> TASK STATEMENT:
Pictures stay out of this copy; please retype only the lines from the start of the records through the line with "Borrowing the methodology".
-.-.-
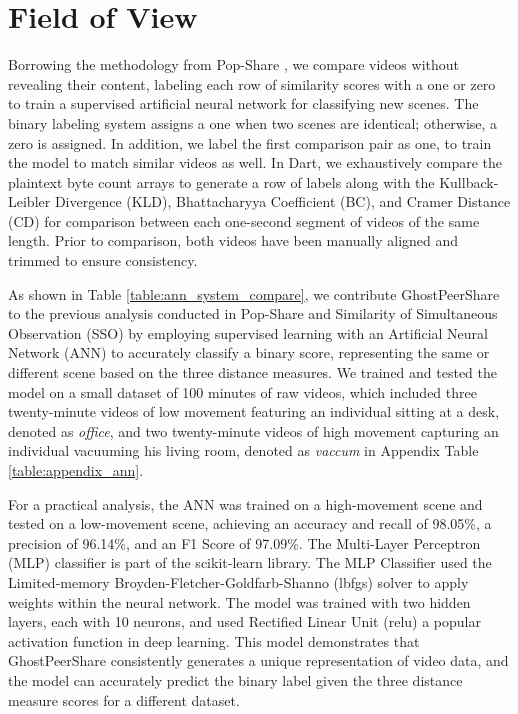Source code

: \section{Field of View}
\label{sec:Field of View}
Borrowing the methodology from Pop-Share \cite{Lagesse2021-PopShare}, we compare videos without revealing their content, labeling each row of similarity scores with a one or zero to train a supervised artificial neural network for classifying new scenes. The binary labeling system assigns a one when two scenes are identical; otherwise, a zero is assigned. In addition, we label the first comparison pair as one, to train the model to match similar videos as well. In Dart, we exhaustively compare the plaintext byte count arrays to generate a row of labels along with the Kullback-Leibler Divergence (KLD), Bhattacharyya Coefficient (BC), and Cramer Distance (CD) for comparison between each one-second segment of videos of the same length. Prior to comparison, both videos have been manually aligned and trimmed to ensure consistency.



As shown in Table \ref{table:ann_system_compare}, we contribute GhostPeerShare to the previous analysis conducted in Pop-Share and Similarity of Simultaneous Observation (SSO) \cite{Wu2019-SSO} by employing supervised learning with an Artificial Neural Network (ANN) to accurately classify a binary score, representing the same or different scene based on the three distance measures. We trained and tested the model on a small dataset of 100 minutes of raw videos, which included three twenty-minute videos of low movement featuring an individual sitting at a desk, denoted as \textit{office}, and two twenty-minute videos of high movement capturing an individual vacuuming his living room, denoted as \textit{vaccum} in Appendix Table \ref{table:appendix_ann}.

For a practical analysis, the ANN was trained on a high-movement scene and tested on a low-movement scene, achieving an accuracy and recall of 98.05\%, a precision of 96.14\%, and an F1 Score of 97.09\%. The Multi-Layer Perceptron (MLP) classifier is part of the scikit-learn \cite{scikit-learn} library. The MLP Classifier used the Limited-memory Broyden-Fletcher-Goldfarb-Shanno (lbfgs) solver to apply weights within the neural network. The model was trained with two hidden layers, each with 10 neurons, and used Rectified Linear Unit (relu) a popular activation function in deep learning. This model demonstrates that GhostPeerShare consistently generates a unique representation of video data, and the model can accurately predict the binary label given the three distance measure scores for a different dataset.
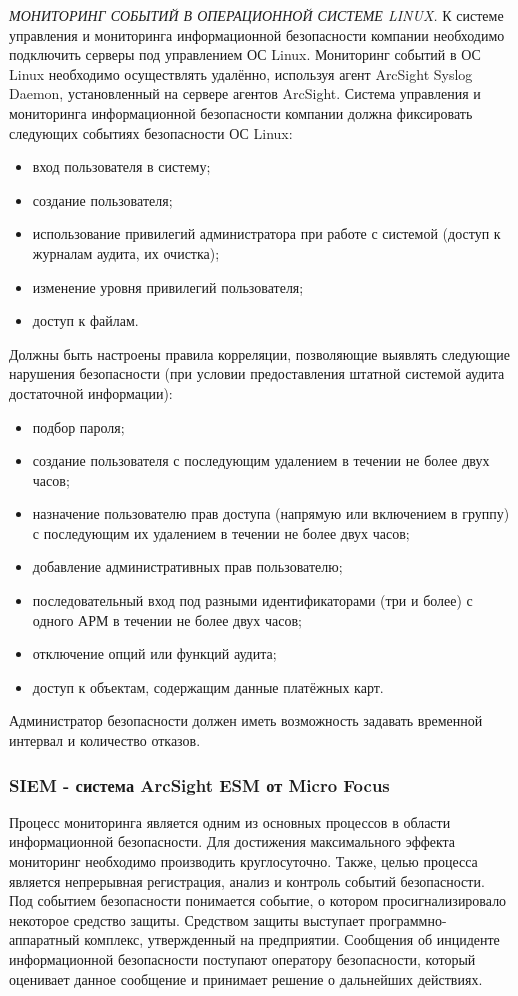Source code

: \textit{МОНИТОРИНГ СОБЫТИЙ В ОПЕРАЦИОННОЙ СИСТЕМЕ LINUX.}
К системе управления и мониторинга информационной безопасности компании необходимо подключить серверы под управлением ОС Linux. Мониторинг событий в ОС Linux необходимо осуществлять удалённо, используя агент ArcSight Syslog Daemon, установленный на сервере агентов ArcSight.
Система управления и мониторинга информационной безопасности компании должна фиксировать следующих событиях безопасности ОС Linux:
\begin{itemize}
    \item вход пользователя в систему;
    \item создание пользователя;
    \item использование привилегий администратора при работе с системой (доступ к журналам аудита, их очистка);
    \item изменение уровня привилегий пользователя;
    \item доступ к файлам.
\end{itemize}
Должны быть настроены правила корреляции, позволяющие выявлять следующие нарушения безопасности (при условии предоставления штатной системой аудита достаточной информации):
\begin{itemize}
    \item подбор пароля;
    \item создание пользователя с последующим удалением в течении не более двух часов;
    \item назначение пользователю прав доступа (напрямую или включением в группу) с последующим их удалением в течении не более двух часов;
    \item добавление административных прав пользователю;
    \item последовательный вход под разными идентификаторами (три и более) с одного АРМ в течении не более двух часов;
    \item отключение опций или функций аудита;
     \item доступ к объектам, содержащим данные платёжных карт.
\end{itemize}
Администратор безопасности должен иметь возможность задавать временной интервал и количество отказов.

\subsubsection{SIEM - система ArcSight ESM от Micro Focus}

Процесс мониторинга является одним из основных процессов в области информационной безопасности. Для достижения максимального эффекта мониторинг необходимо производить круглосуточно. Также, целью процесса является непрерывная регистрация, анализ и контроль событий безопасности. Под событием безопасности понимается событие, о котором просигнализировало некоторое средство защиты. Средством защиты выступает программно-аппаратный комплекс, утвержденный на предприятии. Сообщения об инциденте информационной безопасности поступают оператору безопасности, который оценивает данное сообщение и принимает решение о дальнейших действиях.

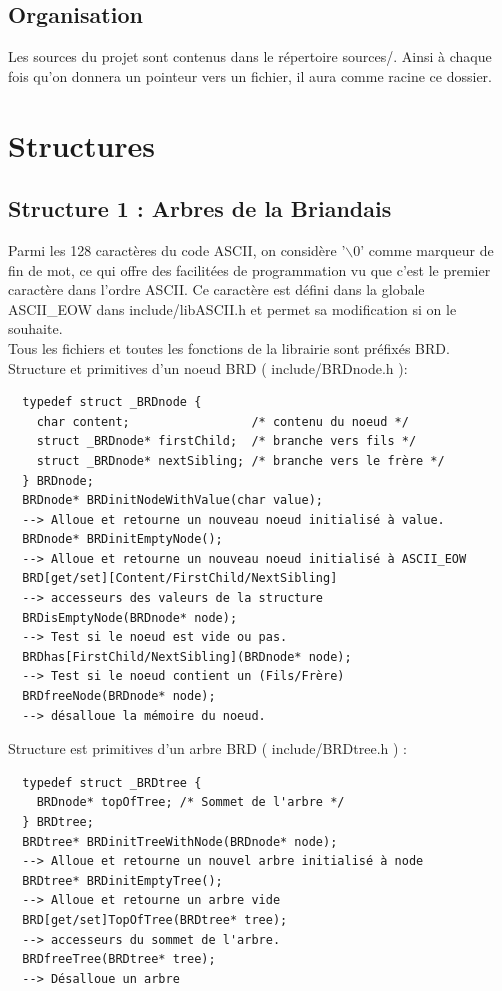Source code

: \documentclass[a4paper,8pt]{report}
\begin{document}
\section*{Organisation}\label{sec:name}
Les sources du projet sont contenus dans le répertoire sources/.
Ainsi à chaque fois qu'on donnera un pointeur vers un fichier, il aura comme racine ce dossier.

\chapter{Structures}

\section*{Structure 1 : Arbres de la Briandais}\label{sec:name}
Parmi les 128 caractères du code ASCII, on considère '$\backslash$0' comme marqueur de fin de mot, ce qui offre des facilitées de programmation vu que c'est le premier caractère dans l'ordre ASCII. Ce caractère est défini dans la globale ASCII\_EOW dans include/libASCII.h et permet sa modification si on le souhaite.\\
Tous les fichiers et toutes les fonctions de la librairie sont préfixés BRD.\\
Structure et primitives d'un noeud BRD ( include/BRDnode.h ):
\begin{verbatim}
  typedef struct _BRDnode {
    char content;                 /* contenu du noeud */
    struct _BRDnode* firstChild;  /* branche vers fils */
    struct _BRDnode* nextSibling; /* branche vers le frère */ 
  } BRDnode;
  BRDnode* BRDinitNodeWithValue(char value);
  --> Alloue et retourne un nouveau noeud initialisé à value.
  BRDnode* BRDinitEmptyNode();
  --> Alloue et retourne un nouveau noeud initialisé à ASCII_EOW
  BRD[get/set][Content/FirstChild/NextSibling]
  --> accesseurs des valeurs de la structure
  BRDisEmptyNode(BRDnode* node);
  --> Test si le noeud est vide ou pas.
  BRDhas[FirstChild/NextSibling](BRDnode* node);
  --> Test si le noeud contient un (Fils/Frère)
  BRDfreeNode(BRDnode* node);
  --> désalloue la mémoire du noeud.
\end{verbatim}
Structure est primitives d'un arbre BRD ( include/BRDtree.h ) :
\begin{verbatim}
  typedef struct _BRDtree {
    BRDnode* topOfTree; /* Sommet de l'arbre */
  } BRDtree;
  BRDtree* BRDinitTreeWithNode(BRDnode* node);
  --> Alloue et retourne un nouvel arbre initialisé à node
  BRDtree* BRDinitEmptyTree();
  --> Alloue et retourne un arbre vide
  BRD[get/set]TopOfTree(BRDtree* tree);
  --> accesseurs du sommet de l'arbre.
  BRDfreeTree(BRDtree* tree);
  --> Désalloue un arbre
\end{verbatim}
\end{document}

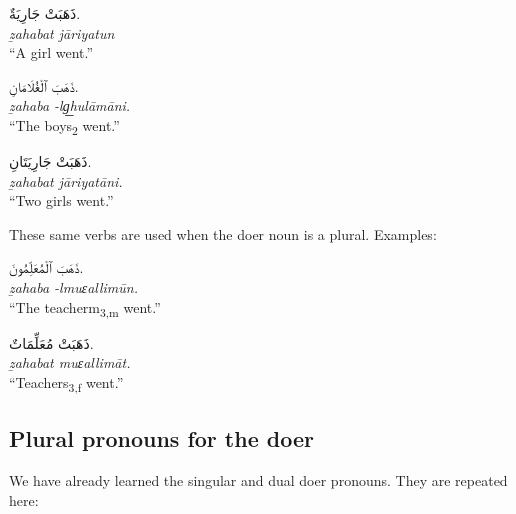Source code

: \documentclass[
  10pt,
]{book}
\begin{document}
\foreignlanguage{arabic}{ذَهَبَتْ جَارِيَةٌ.}\\
\emph{ẕahabat jāriyatun}\\
\enquote{A girl went.}

\foreignlanguage{arabic}{ذَهَبَ ٱلْغُلَامَانِ.}\\
\emph{ẕahaba -lg͟hulāmāni.}\\
\enquote{The boys\textsubscript{2} went.}

\foreignlanguage{arabic}{ذَهَبَتْ جَارِيَتَانِ.}\\
\emph{ẕahabat jāriyatāni.}\\
\enquote{Two girls went.}

These same verbs are used when the doer noun is a plural. Examples:

\foreignlanguage{arabic}{ذَهَبَ ٱلْمُعَلِّمُونَ.}\\
\emph{ẕahaba -lmuɛallimūn.}\\
\enquote{The teacherm\textsubscript{3,m} went.}

\foreignlanguage{arabic}{ذَهَبَتْ مُعَلِّمَاتٌ.}\\
\emph{ẕahabat muɛallimāt.}\\
\enquote{Teachers\textsubscript{3,f} went.}

\subsection{Plural pronouns for the doer}\label{plural-pronouns-for-the-doer}

We have already learned the singular and dual doer pronouns. They are repeated here:
\end{document}

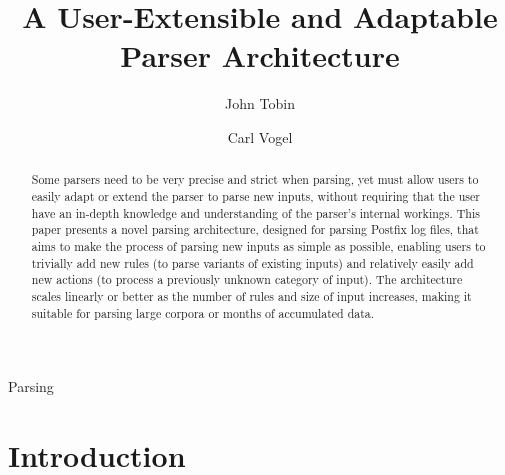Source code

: \documentclass[preprint,draft,numbers]{elsarticle}
\begin{document}
\begin{frontmatter}

\title{A User-Extensible and Adaptable Parser Architecture}
\author{John Tobin}
\author{Carl Vogel}
\address{School of Computer Science and Statistics, Trinity College, Dublin
2, Ireland.}
\address{Supported by Science Foundation Ireland RFP 05/RF/CMS002.}

\begin{keyword}
    Parsing
\end{keyword}

\begin{abstract}
    Some parsers need to be very precise and strict when parsing, yet must
    allow users to easily adapt or extend the parser to parse new inputs,
    without requiring that the user have an in-depth knowledge and
    understanding of the parser's internal workings.  This paper presents a
    novel parsing architecture, designed for parsing Postfix log files,
    that aims to make the process of parsing new inputs as simple as
    possible, enabling users to trivially add new rules (to parse variants
    of existing inputs) and relatively easily add new actions (to process a
    previously unknown category of input).  The architecture scales
    linearly or better as the number of rules and size of input increases,
    making it suitable for parsing large corpora or months of accumulated
    data.
\end{abstract}

\end{frontmatter}



\section{Introduction}

\label{Introduction}
\end{document}
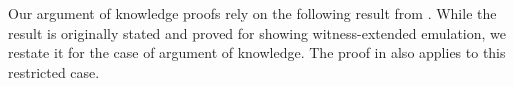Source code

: Our argument of knowledge proofs rely on the following result from \cite{bulletproofs}.
While the result is originally stated and proved for showing witness-extended
emulation, we restate it for the case of argument of knowledge. The proof in
\cite{InnerProductDLS} also applies to this restricted case.
\begin{comment}
\begin{lemma}[Forking Lemma,\cite{bulletproofs}]\label{lem:forkinglemma}
Let $(\setup,\prover,\verifier)$ be a $(2\mu+1)$-round public coin interactive
protocol. Let $\chi$ be a $\ppt$ witness extraction algorithm that outputs a
witness with probability $1-\negl(\secpar)$ from an $(n_1,\ldots,n_\mu)$-tree
of accepting transcripts. Assuming that $\prod_{i=1}^\mu n_i$ is bounded by a
polynomial in security parameter $\secpar$, the protocol
$(\setup,\prover,\verifier)$ is an argument of knowledge.
\end{lemma}
\commentA{change 'move' to 'round' in all the above text.}
\end{comment}
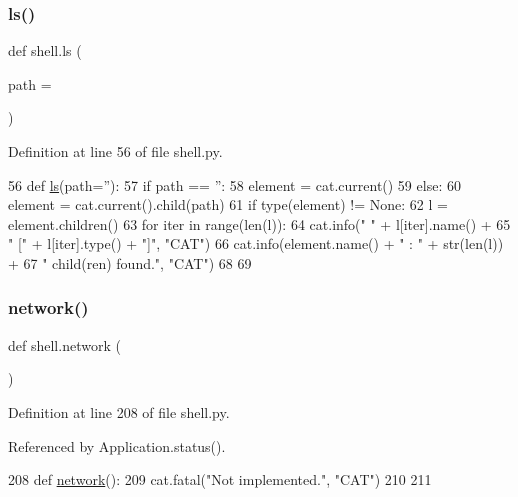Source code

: \subsubsection{\texorpdfstring{ls()}{ls()}}
{\footnotesize\ttfamily def shell.\+ls (\begin{DoxyParamCaption}\item[{}]{path = {\ttfamily \textquotesingle{}\textquotesingle{}} }\end{DoxyParamCaption})}



Definition at line 56 of file shell.\+py.


\begin{DoxyCode}
56 \textcolor{keyword}{def }\hyperlink{namespaceshell_aa9b05ca51c55671aa9ce6973d3c68049}{ls}(path=''):
57   \textcolor{keywordflow}{if} path == \textcolor{stringliteral}{''}:
58     element = cat.current()
59   \textcolor{keywordflow}{else}:
60     element = cat.current().child(path)
61   \textcolor{keywordflow}{if} type(element) != \textcolor{keywordtype}{None}:
62     l = element.children()
63     \textcolor{keywordflow}{for} iter \textcolor{keywordflow}{in} range(len(l)):
64       cat.info(\textcolor{stringliteral}{"    "} + l[iter].name() +
65                \textcolor{stringliteral}{" ["} + l[iter].type() + \textcolor{stringliteral}{"]"}, \textcolor{stringliteral}{"CAT"})
66     cat.info(element.name() + \textcolor{stringliteral}{" :  "} + str(len(l)) +
67              \textcolor{stringliteral}{" child(ren) found."}, \textcolor{stringliteral}{"CAT"})
68 
69 
\end{DoxyCode}
\mbox{\label{namespaceshell_ac644e906d4031b3ab30adb8e1984b252}} 
\subsubsection{\texorpdfstring{network()}{network()}}
{\footnotesize\ttfamily def shell.\+network (\begin{DoxyParamCaption}{ }\end{DoxyParamCaption})}



Definition at line 208 of file shell.\+py.



Referenced by Application.\+status().


\begin{DoxyCode}
208 \textcolor{keyword}{def }\hyperlink{namespaceshell_ac644e906d4031b3ab30adb8e1984b252}{network}():
209   cat.fatal(\textcolor{stringliteral}{"Not implemented."}, \textcolor{stringliteral}{"CAT"})
210 
211 
\end{DoxyCode}
\mbox{\label{namespaceshell_a7c2aab80550f476d91e0d8f0c350a635}}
-.-.-
> SOLUTION:
Source code

: \section{Field of View}
\label{sec:Field of View}
Borrowing the methodology from Pop-Share \cite{Lagesse2021-PopShare}, we compare videos without revealing their content, labeling each row of similarity scores with a one or zero to train a supervised artificial neural network for classifying new scenes. The binary labeling system assigns a one when two scenes are identical; otherwise, a zero is assigned. In addition, we label the first comparison pair as one, to train the model to match similar videos as well. In Dart, we exhaustively compare the plaintext byte count arrays to generate a row of labels along with the Kullback-Leibler Divergence (KLD), Bhattacharyya Coefficient (BC), and Cramer Distance (CD) for comparison between each one-second segment of videos of the same length. Prior to comparison, both videos have been manually aligned and trimmed to ensure consistency.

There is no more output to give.